Her vet recommends a 4-day transition to pellets (Harrison’s) and says she could lose 20-40g during that time and that this is normal, but I am a bit concerned as she is still a bit slender (295g at last weigh-in). She's still quite young too - not a squeaker but a pidge child for sure. 

Any advice is appreciated here… I don’t want her to continue eating ONLY safflower ad infinitum, but I am worried about cutting her off bc she doesn’t eat anything else. Have you successfully transitioned a pigeon?


----------



## Jay3 (May 4, 2008)

What are you feeding her now? Give her a dish of feed, and don't replace it, or refill it. Leave that the next day, so that she will have to eat the other seeds or be hungry. She should then start trying the other seeds if she is hungry enough. If you keep refilling, and adding more safflower, she will continue to keep picking it out. You need to force her to try the different seeds.
I mean, you could do the same with the pellets, but pigeons usually do prefer seed.


----------



## cwebster (Dec 11, 2010)

Our vet transitioned Phoebe from seeds to Zupreem pellets and we plan to transition our current birds from seeds and later pellets. Have read that grinding up the new food and sprinkling it on the old food, then mixing them after a few days, then only giving the new food works. But you have to make sure the food is offered only 10 minutes twice per day.


----------



## spirit wings (Mar 29, 2008)

ohlivya said:


> Hello pigeon peeps! A little white homing pigeon I adopted last week (tentatively named Amelia until the gender test comes through) is cute as can be but unfortunately rejects ALL food other than safflower seeds.
> 
> Her vet recommends a 4-day transition to pellets (Harrison’s) and says she could lose 20-40g during that time and that this is normal, but I am a bit concerned as she is still a bit slender (295g at last weigh-in). She's still quite young too - not a squeaker but a pidge child for sure.
> 
> Any advice is appreciated here… I don’t want her to continue eating ONLY safflower ad infinitum, but I am worried about cutting her off bc she doesn’t eat anything else. Have you successfully transitioned a pigeon?

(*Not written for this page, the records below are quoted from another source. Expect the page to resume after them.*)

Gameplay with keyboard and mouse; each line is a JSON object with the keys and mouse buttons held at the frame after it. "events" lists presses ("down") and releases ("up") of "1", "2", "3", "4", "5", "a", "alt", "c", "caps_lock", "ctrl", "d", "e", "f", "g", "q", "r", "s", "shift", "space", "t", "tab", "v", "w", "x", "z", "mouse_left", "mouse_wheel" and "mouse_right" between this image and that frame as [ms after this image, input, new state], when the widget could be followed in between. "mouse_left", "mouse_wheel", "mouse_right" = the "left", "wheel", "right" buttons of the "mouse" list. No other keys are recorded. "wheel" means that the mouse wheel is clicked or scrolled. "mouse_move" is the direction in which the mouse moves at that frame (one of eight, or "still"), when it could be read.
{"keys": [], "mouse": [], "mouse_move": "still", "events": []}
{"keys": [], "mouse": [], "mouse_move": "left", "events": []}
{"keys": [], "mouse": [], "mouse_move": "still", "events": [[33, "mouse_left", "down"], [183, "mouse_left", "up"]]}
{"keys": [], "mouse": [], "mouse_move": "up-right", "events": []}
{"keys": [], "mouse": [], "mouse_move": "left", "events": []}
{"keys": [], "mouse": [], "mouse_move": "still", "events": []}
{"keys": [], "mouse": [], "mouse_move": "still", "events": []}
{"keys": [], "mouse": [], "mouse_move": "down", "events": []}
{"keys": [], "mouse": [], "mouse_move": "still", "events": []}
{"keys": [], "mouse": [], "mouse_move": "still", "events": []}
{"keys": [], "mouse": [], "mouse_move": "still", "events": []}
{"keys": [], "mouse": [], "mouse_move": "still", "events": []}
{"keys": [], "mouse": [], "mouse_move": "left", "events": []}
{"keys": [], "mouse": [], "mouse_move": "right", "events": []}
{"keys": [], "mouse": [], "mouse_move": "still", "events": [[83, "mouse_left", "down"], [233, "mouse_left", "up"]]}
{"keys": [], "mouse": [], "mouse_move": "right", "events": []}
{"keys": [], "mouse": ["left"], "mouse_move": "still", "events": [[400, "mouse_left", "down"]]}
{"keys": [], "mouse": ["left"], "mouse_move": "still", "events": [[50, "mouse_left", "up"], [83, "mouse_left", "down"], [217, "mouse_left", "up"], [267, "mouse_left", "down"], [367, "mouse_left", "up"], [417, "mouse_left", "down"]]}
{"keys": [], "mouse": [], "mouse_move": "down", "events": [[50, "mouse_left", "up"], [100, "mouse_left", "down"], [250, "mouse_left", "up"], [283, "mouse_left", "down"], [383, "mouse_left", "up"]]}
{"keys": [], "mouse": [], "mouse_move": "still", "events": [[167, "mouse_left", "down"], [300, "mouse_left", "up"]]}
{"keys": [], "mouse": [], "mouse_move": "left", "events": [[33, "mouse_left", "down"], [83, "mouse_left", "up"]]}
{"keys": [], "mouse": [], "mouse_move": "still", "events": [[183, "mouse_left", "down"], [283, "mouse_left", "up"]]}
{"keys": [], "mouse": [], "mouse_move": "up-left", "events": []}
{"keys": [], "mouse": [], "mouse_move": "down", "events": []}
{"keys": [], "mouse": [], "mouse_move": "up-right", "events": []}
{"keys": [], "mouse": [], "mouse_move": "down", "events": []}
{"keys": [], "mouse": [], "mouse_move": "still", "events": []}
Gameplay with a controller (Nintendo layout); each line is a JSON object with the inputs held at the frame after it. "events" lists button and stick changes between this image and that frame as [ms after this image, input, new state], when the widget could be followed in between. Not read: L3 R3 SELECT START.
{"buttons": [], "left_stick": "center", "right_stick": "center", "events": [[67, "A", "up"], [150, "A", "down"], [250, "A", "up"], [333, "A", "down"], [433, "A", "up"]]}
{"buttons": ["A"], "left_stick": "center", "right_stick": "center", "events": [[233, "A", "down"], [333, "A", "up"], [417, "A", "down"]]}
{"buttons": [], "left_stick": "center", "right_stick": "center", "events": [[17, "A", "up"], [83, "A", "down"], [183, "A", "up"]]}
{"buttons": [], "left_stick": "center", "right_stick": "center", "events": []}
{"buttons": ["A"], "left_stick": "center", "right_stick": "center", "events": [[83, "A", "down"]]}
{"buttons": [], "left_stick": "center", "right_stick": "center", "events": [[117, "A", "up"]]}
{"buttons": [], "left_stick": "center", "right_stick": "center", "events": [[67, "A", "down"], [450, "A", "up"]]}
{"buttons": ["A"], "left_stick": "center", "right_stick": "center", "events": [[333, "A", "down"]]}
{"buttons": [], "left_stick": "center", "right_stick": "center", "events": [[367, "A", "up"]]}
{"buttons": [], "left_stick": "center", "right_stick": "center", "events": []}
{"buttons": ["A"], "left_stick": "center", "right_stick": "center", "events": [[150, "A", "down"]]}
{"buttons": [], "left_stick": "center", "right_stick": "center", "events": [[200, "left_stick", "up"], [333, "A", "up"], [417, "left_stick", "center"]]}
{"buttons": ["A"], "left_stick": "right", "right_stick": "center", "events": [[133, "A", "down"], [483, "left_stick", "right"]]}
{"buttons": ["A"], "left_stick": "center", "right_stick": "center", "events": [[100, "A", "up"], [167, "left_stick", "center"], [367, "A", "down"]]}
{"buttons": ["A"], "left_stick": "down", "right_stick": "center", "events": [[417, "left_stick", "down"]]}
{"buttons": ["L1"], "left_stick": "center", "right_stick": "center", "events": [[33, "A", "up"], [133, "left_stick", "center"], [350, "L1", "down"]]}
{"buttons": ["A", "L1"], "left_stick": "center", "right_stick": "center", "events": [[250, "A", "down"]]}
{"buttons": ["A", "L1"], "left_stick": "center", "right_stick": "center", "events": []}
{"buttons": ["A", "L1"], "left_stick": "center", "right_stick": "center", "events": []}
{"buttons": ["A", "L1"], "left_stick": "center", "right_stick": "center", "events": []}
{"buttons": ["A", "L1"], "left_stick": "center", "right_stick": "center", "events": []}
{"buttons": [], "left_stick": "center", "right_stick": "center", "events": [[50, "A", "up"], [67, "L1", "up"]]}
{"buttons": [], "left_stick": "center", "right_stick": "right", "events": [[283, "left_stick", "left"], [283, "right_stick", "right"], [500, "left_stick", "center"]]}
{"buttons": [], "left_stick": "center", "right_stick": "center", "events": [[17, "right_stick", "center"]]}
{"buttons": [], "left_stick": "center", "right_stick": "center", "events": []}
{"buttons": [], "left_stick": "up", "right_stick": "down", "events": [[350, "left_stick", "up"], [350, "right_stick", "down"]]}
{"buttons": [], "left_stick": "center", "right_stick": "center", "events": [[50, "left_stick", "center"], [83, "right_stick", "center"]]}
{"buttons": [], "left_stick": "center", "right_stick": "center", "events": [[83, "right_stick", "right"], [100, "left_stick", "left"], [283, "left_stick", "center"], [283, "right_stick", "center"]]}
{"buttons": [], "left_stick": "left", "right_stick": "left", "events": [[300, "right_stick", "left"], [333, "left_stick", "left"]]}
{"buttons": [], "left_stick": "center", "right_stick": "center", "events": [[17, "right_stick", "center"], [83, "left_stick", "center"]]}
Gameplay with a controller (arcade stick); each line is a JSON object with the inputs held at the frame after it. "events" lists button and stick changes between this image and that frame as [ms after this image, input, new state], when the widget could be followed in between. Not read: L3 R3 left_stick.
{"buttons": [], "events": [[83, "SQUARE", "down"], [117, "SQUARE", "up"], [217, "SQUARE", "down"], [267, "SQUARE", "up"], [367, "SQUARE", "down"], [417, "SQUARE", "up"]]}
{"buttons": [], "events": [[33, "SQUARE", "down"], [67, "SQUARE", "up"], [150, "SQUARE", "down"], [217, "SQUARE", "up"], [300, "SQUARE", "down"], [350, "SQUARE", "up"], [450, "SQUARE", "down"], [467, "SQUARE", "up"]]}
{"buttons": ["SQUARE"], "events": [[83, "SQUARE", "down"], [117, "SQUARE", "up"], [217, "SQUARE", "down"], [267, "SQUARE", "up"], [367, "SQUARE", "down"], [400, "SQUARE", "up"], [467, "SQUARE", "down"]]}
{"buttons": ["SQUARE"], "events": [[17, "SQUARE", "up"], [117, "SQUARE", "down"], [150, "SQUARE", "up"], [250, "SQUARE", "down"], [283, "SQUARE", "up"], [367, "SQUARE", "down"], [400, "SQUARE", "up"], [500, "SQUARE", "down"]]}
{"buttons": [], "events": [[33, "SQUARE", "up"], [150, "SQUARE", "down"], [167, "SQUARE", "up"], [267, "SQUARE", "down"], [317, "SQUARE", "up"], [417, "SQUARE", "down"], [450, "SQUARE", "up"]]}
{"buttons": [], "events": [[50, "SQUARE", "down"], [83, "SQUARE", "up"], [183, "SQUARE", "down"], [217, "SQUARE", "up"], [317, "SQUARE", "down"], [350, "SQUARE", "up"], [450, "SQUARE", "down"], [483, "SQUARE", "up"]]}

Get the Harrison's. Then add just a small amount to what she likes to eat now. Very gradually every two or three days add more Harrison's while add less safflowers or what ever she is on now. At some point there will be only Harrison's in the dish and he's eating it.
I still gave my doves a few safflowers seeds a few times a week after their main diet was transitioned to Harrison's, but I offered it only after seeing them eat the Harrison's well.


----------



## mikis343 (Nov 26, 2013)

Dont feed her for all day till the end of the day when she is very hungry then get a screen reptile tank lid of something to filter out the larger seeds and only give her the small seeds. This usually happens when there is an excess of food so they can become picky and begin to only eat their favorites much like humans can. Only give her a small amount of food at the same time each day. 30 grams of feed a day is the minimum. One of my pigeons developed a safflower addiction until I started restricting her feed


----------



## Jay3 (May 4, 2008)

Why restrict her feed when you can just leave the same seeds there until she eats them? And she should be getting more than just the smaller seeds. She needs to learn to eat different things. You don't need to hold her feed back, and you don't want to give her just small seeds, or then she will get to where she is eating only the smaller seeds. She is restricting herself, if she won't eat the other seeds when that is all that is left. When she gets hungry enough she will eat them.


----------